Secret Ingredient Red food coloring. (Nope, it’s not beet juice.)
El Diablo
Bennie Sata, Tango
Tango debuted this classic before anyone was putting cayenne in chocolate, and from the city’s first bite it swooned clean away. Thus seasoned, the bittersweet chocolate mousse takes on the qualities of a deep black mole—feisty and intense when contrasted with its nest of burnt meringue, its drizzle of caramel, and its crunchy complement of toasted almonds.
Secret Ingredient Tequila in the caramel sauce, to subdue the sweetness.

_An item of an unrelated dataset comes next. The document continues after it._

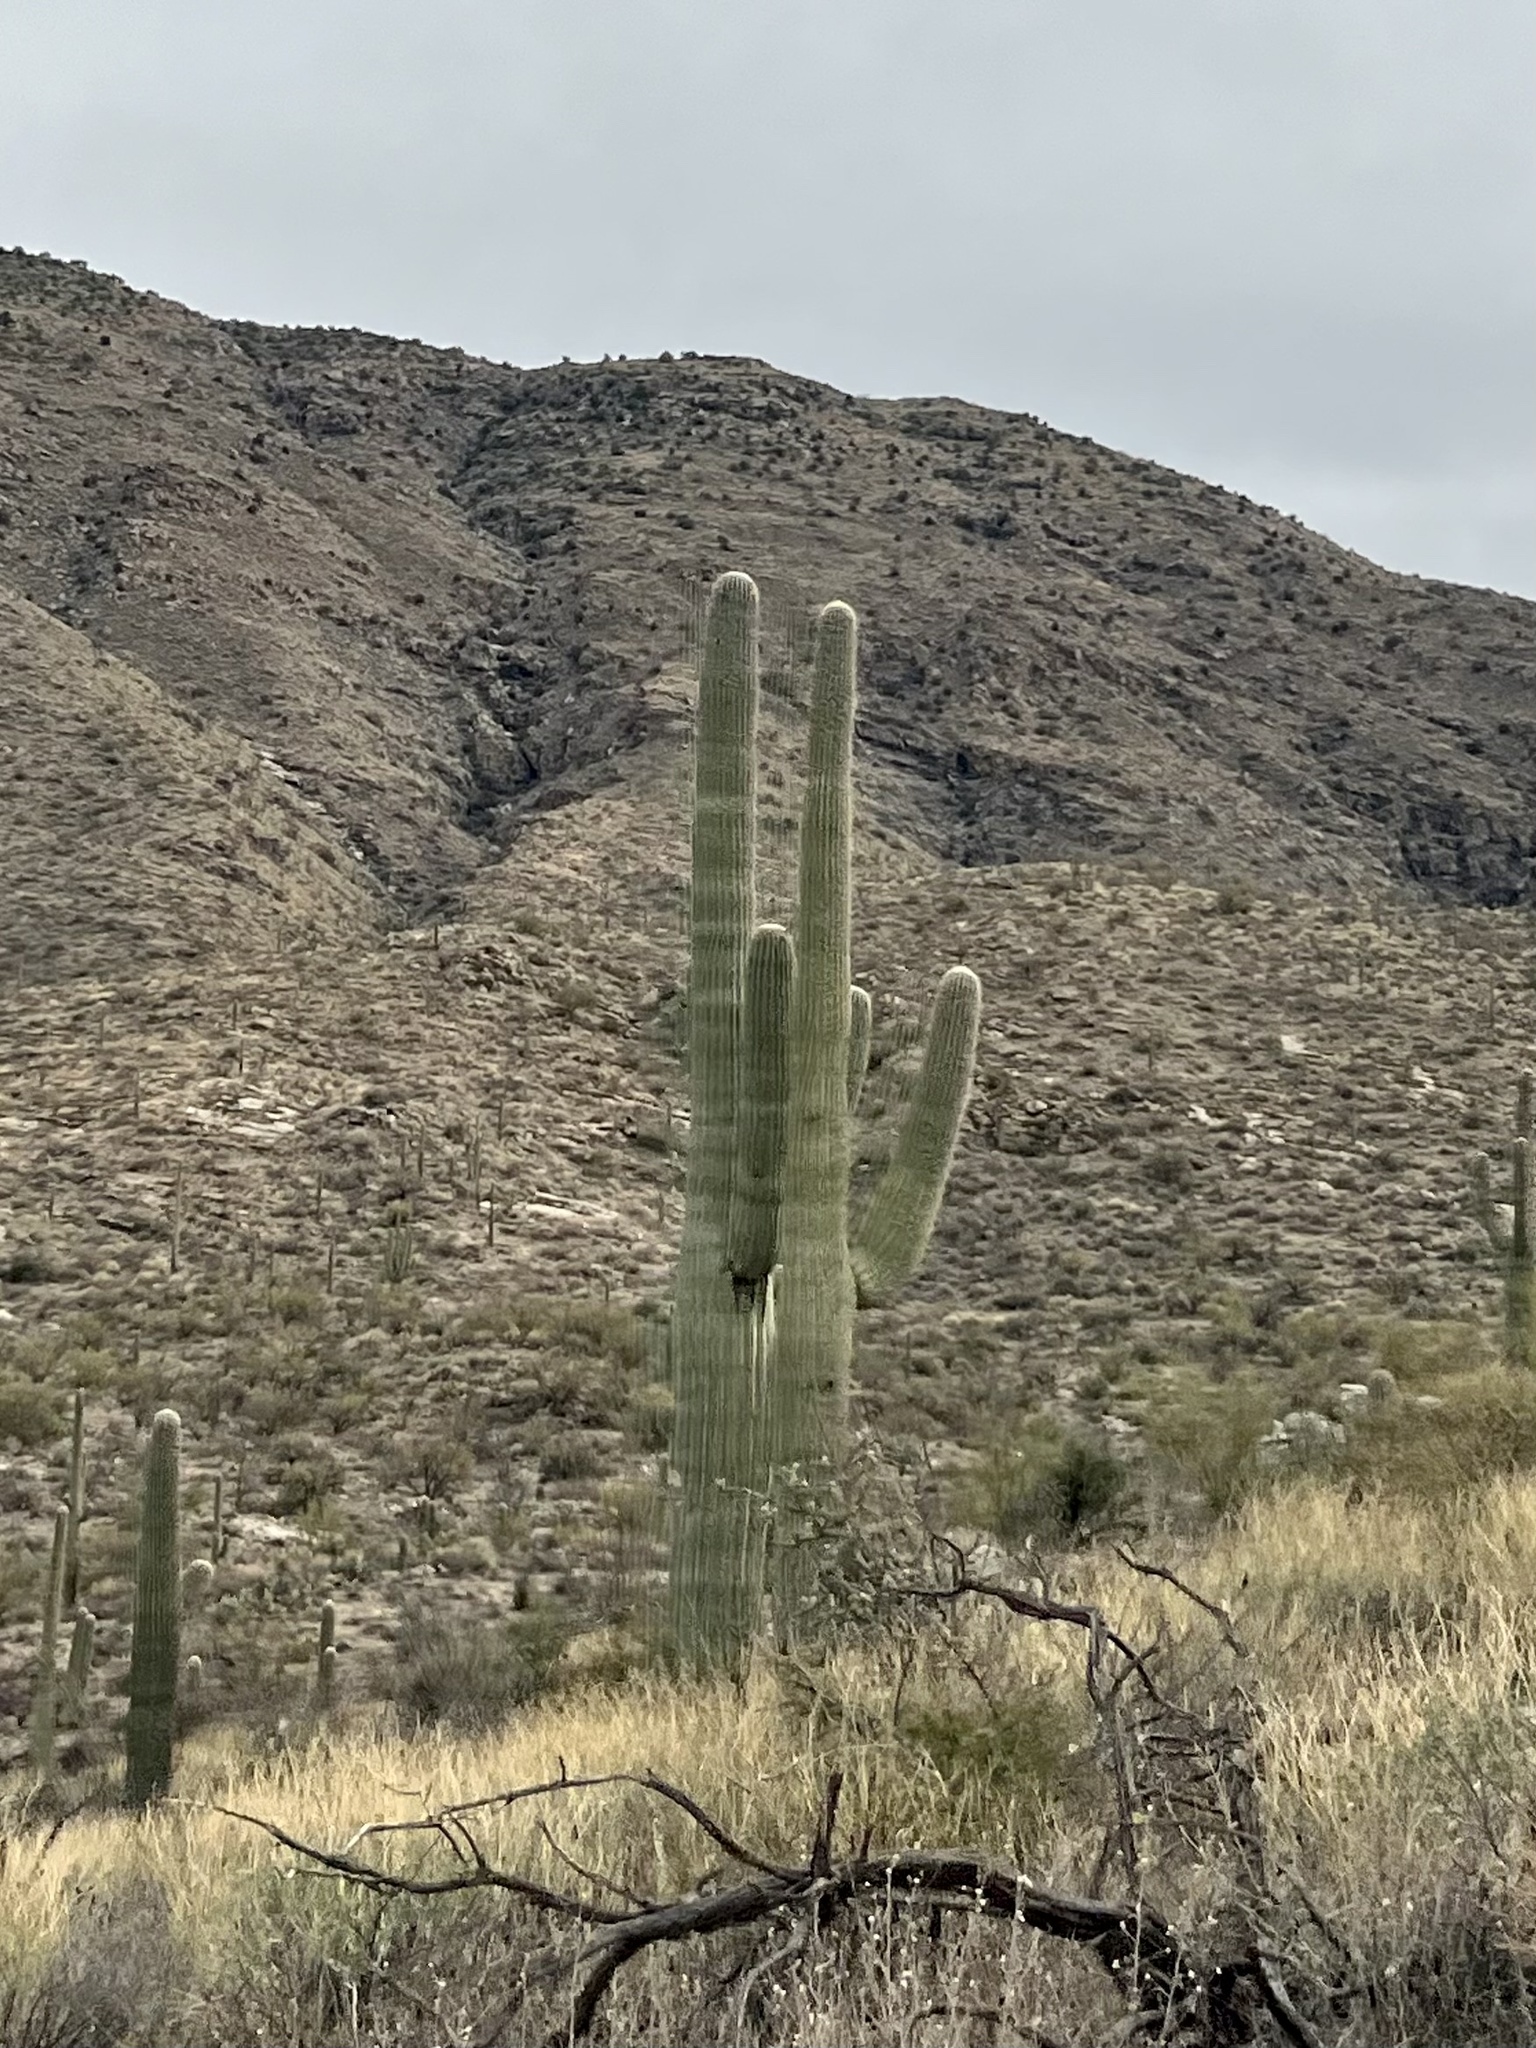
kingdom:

Tom Douglas, The Dahlia Lounge and Dahlia Bakery
It’s not on the menu at every Tom Douglas restaurant, but—don’t tell anyone—this Dahlia stunner is available at all of them. “Everyone asks for it,” marvels Douglas. The Dahlia Bakery churns out 250 of these pies a week, not to mention the minis and bite-sized versions.
Secret IngredientCoconut in the crust.
Chocolate Chip Cookie Ice Cream Sandwich
Toby Matasar, Eats Market Café
It’s every kid’s summertime favorite, crafted to a connoisseur’s standards. Eats co-owner and pastry chef Toby Matasar takes one dessert-plate-sized cookie, brown-sugar-chewy without any pesky crumble, packs on a good half of an inch worth of her own fathoms-deep vanilla bean ice cream, tops it with another cookie, then presents it halved on a plate with a ramekin of chocolate dipping sauce. You could share it. But you won’t.
Secret Ingredient “Love,” insists co-owner and pastry chef Toby Matasar. Well, love and Callebaut chocolate pistoles.